Adoptive cell therapy involving the combination of IL-2 and infusion of Tregs is also the subject of clinical investigations, although research is at an early stage. This approach was shown to expand Tregs in vivo following allogeneic HSCT.88 Translation of these promising data to clinical practice will require a robust method of generating large pure populations of Agspecific Tregs; an alternative is the use of ex vivo expanded Tregs89 or freshly isolated donor Tregs.90
Further clinical development of low-dose IL-2 in autoimmune diseases will likely require long-term administration of IL-2. A recent preclinical study showed that chronic low-dose IL-2 treatment does not suppress beneficial effector immune responses, for example against infectious agents or in response to vaccination, at doses that prevent autoimmune diabetes.91 Another recent study found that low-dose IL-2 for GvHD prophylaxis after allogeneic HSCT reduced the frequency of infections and mediated the expansion of Tregs without diminishing its antiviral and anti-leukemic activity.92
Summary and Concluding Remarks
Autoimmune disease is chronic and debilitating, and there is an unmet need for safe and effective novel treatments. Autoimmunity is often characterized by dysregulation of CD4+ Tregs, which play a central role in immune tolerance and prevention of aberrant immune responses. Recent studies have improved our understanding of the role of IL-2 in restoring CD4+ Treg homeostasis and support a rationale for its use at low doses to induce Tregs and treat autoimmune diseases.
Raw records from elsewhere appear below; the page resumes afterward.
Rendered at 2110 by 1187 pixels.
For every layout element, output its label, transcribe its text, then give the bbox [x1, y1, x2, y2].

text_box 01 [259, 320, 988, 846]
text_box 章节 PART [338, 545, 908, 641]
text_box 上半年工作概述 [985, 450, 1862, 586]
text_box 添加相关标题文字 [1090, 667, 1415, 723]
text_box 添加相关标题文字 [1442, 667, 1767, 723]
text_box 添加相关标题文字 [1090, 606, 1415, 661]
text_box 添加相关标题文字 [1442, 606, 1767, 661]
Low doses of IL-2 in soluble form or coupled to anti-IL2 mAbs can also enhance Tregs, while avoiding stimulation of Teffs. A growing number of early phase clinical trials have provided initial safety and efficacy data in various autoimmune diseases but there remains a need for larger, long-term confirmatory studies. Nonetheless, based on extensive preclinical data and early clinical results, low-dose IL-2-based Treg therapy offers a promising avenue for the treatment of immune inflammation. Data from ongoing clinical trials are eagerly awaited.